Dieser Programmpunkt ist auch vor dem Hintergrund zu lesen, dass Brasiliens rechtspopulistischer Präsident Jair Bolsonaro den Amazonaswald hauptsächlich als Wirtschaftsressource betrachtet und das Waffengesetz liberalisiert hat. Dabei kamen schon vor Bolsonaro zwischen 2002 und 2017 in Brasilien nach katholischen Angaben 1.119 Indigene bei der Verteidigung ihrer Rechte ums Leben. Die Kirche könne demgegenüber nicht gleichgültig bleiben, heißt es im Synodenpapier.

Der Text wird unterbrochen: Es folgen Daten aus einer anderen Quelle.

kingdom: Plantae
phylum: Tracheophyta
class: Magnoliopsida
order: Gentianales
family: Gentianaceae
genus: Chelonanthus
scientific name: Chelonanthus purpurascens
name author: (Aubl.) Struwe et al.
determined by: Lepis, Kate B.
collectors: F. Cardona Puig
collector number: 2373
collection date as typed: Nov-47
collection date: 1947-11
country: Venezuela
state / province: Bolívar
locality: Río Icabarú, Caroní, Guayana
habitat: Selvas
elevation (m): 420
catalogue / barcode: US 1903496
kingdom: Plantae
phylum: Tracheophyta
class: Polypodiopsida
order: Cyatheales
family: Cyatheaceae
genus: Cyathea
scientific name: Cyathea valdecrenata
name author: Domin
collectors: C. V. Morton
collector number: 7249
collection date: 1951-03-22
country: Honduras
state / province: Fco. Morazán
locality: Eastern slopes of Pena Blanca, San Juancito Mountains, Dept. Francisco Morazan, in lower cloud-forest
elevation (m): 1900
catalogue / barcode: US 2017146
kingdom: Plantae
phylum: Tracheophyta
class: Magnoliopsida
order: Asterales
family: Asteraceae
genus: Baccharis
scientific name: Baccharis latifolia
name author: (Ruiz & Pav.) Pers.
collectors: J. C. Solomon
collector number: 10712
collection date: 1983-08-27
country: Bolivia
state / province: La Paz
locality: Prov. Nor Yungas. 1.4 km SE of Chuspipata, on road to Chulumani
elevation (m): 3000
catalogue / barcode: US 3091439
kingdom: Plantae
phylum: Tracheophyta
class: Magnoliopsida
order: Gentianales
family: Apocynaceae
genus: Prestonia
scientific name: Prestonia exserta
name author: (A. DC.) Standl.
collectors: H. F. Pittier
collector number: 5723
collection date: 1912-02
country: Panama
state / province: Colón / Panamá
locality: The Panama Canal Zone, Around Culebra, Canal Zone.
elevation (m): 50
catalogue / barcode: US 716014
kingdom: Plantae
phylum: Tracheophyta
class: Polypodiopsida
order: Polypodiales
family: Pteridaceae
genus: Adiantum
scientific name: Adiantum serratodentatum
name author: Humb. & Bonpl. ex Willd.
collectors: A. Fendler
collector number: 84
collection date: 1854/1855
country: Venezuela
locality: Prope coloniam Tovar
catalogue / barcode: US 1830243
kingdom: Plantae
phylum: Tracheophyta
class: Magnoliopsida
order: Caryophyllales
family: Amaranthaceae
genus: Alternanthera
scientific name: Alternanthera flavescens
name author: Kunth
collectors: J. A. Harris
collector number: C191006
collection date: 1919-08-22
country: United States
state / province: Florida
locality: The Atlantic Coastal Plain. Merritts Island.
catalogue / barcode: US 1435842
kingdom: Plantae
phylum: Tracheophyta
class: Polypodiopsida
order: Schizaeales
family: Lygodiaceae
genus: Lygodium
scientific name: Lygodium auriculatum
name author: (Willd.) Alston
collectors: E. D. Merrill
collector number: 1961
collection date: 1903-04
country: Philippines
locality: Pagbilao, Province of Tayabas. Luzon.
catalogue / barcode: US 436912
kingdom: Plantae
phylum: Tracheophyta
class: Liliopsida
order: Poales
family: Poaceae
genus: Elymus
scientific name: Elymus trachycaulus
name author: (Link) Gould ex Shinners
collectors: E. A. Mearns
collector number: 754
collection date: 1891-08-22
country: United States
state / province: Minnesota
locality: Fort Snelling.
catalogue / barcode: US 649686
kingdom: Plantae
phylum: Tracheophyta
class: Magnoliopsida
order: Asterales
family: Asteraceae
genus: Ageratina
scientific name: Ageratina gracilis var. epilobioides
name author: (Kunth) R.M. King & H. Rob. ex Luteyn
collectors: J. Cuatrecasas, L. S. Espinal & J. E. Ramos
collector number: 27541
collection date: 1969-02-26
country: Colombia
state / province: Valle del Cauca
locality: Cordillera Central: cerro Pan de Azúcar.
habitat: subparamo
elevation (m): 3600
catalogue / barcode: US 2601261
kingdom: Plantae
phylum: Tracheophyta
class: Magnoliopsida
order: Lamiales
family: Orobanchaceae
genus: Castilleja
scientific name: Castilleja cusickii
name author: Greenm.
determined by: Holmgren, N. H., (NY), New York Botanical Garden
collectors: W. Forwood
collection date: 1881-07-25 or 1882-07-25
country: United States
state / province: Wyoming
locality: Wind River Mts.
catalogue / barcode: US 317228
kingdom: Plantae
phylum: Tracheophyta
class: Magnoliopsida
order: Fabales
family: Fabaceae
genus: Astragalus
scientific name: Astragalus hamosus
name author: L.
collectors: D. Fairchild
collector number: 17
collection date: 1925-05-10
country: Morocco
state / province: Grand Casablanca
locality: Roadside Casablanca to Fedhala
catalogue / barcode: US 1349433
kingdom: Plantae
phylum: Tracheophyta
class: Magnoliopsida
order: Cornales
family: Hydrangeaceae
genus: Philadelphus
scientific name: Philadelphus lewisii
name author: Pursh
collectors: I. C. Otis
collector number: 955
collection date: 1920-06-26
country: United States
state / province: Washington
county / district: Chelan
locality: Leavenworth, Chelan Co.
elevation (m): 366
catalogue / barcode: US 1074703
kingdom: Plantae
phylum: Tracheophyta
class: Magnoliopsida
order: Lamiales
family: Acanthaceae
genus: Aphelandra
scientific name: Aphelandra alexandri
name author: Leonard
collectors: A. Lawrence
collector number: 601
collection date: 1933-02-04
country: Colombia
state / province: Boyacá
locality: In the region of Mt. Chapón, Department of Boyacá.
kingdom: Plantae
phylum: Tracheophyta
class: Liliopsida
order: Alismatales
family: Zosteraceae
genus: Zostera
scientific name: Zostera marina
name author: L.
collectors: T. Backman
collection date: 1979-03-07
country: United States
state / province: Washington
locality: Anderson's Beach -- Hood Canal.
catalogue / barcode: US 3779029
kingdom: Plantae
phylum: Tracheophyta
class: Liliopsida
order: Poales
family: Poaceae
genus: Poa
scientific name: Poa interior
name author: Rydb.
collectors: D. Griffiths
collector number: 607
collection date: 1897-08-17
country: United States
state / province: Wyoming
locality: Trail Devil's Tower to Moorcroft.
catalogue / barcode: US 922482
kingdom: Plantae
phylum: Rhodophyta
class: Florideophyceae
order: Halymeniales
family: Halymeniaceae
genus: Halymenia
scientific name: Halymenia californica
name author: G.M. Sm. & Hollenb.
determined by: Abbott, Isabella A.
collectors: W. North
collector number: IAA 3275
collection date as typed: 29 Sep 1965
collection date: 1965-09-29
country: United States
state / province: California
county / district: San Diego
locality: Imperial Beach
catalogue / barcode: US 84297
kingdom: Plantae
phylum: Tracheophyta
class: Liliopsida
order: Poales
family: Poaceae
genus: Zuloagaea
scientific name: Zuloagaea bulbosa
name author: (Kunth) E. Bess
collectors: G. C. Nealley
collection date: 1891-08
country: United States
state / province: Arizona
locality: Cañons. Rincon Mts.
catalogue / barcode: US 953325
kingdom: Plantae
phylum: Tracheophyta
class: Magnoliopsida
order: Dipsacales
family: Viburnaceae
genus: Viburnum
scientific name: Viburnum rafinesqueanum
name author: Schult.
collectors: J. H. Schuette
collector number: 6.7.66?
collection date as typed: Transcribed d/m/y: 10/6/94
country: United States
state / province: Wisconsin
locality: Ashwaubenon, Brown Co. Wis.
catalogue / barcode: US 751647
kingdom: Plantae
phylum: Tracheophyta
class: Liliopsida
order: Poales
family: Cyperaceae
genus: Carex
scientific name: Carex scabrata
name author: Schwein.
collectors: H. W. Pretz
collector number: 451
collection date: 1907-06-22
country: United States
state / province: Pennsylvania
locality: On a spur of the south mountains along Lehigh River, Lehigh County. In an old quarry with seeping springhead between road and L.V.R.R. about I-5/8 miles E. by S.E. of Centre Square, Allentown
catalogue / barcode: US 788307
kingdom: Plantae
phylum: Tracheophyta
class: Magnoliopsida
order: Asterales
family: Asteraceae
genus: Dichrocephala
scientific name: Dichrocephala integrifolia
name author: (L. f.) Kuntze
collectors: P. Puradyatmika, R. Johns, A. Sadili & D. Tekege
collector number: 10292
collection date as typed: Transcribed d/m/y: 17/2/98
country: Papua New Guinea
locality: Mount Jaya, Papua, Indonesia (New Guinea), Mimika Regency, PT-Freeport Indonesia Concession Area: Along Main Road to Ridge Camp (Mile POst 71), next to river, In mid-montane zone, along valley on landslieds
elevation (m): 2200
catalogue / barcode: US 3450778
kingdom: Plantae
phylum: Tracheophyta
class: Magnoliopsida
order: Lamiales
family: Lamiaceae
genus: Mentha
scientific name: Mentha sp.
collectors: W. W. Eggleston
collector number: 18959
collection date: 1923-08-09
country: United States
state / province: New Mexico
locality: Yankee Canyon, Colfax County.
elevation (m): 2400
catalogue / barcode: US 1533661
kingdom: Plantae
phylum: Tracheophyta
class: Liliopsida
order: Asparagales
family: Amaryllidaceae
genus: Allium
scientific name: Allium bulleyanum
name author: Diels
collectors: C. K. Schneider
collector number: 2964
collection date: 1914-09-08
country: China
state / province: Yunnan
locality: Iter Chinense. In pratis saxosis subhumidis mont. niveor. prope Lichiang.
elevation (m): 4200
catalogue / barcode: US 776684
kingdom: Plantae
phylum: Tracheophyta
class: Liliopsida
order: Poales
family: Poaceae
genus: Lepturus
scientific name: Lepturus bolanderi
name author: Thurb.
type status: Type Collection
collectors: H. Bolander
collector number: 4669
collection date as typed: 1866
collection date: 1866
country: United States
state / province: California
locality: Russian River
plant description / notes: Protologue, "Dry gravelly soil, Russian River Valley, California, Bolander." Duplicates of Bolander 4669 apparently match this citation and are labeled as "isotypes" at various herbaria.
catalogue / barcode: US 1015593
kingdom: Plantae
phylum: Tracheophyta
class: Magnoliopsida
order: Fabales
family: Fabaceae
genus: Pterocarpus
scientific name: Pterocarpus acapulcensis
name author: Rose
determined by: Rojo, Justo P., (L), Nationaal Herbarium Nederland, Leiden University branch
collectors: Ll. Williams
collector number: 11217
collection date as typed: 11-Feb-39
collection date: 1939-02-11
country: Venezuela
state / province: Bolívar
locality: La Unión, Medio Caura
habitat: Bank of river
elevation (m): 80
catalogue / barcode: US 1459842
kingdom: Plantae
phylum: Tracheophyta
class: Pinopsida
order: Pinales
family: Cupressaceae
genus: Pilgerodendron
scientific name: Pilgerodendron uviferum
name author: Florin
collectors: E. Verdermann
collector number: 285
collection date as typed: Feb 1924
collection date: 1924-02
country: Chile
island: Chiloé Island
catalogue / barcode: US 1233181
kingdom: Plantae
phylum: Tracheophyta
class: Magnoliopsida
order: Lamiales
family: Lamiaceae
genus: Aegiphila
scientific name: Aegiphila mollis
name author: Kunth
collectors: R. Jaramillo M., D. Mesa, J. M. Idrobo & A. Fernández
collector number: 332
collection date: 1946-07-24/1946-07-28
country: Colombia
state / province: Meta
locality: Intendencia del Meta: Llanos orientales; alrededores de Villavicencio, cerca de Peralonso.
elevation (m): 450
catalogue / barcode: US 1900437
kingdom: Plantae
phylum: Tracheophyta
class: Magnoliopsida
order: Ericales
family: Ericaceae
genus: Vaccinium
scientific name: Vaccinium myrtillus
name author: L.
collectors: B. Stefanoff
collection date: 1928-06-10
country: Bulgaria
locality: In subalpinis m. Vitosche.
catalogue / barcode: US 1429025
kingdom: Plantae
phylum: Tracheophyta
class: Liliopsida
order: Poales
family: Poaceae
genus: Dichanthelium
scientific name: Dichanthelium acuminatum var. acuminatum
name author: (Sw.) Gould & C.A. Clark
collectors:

Innerkatholisch sorgt die Ankündigung für Interesse, dass auf der Synode über verheiratete Priester und Leitungsaufgaben für katholische Laien debattiert werden soll. Untersekretär Fabene betonte vorsorglich, Papst Franziskus habe eine allgemeine Aufhebung der verpflichtenden Ehelosigkeit für Priester ausgeschlossen. „Niemand will den Zölibat infrage stellen“, so Fabene. Allerdings werde der Mangel von Eucharistiefeiern aufgrund fehlender Priester als „Notstand“ empfunden.
Die Synode soll nun die Möglichkeit prüfen, in entlegenen Gegenden ältere und angesehene Familienväter zur Priesterweihe zuzulassen, um eine sakramentale Versorgung zu gewährleisten. In diesem „historischen Moment“ öffneten sich neue Räume für kirchliche Ämter, heißt es in dem Papier – auch für Frauen. Vom Diakonat sei nicht die Rede, unterstreicht Fabene.
Unterdessen hegen konservativ-katholische Beobachter die Befürchtung, mit einer stärkeren Würdigung der indigenen Kulturen mögen vielleicht fragwürdige Praktiken oder sogar fremde Glaubensvorstellungen in die Kirche Einzug halten. Statt die kirchlichen Ämter auszuweiten, solle man besser um Berufungen beten. Ein Journalist fragte bei der Vorstellung des Arbeitspapiers auch, ob die Befreiungstheologie wieder aufflackern werde. So oder so kann die Synode mit Interesse rechnen.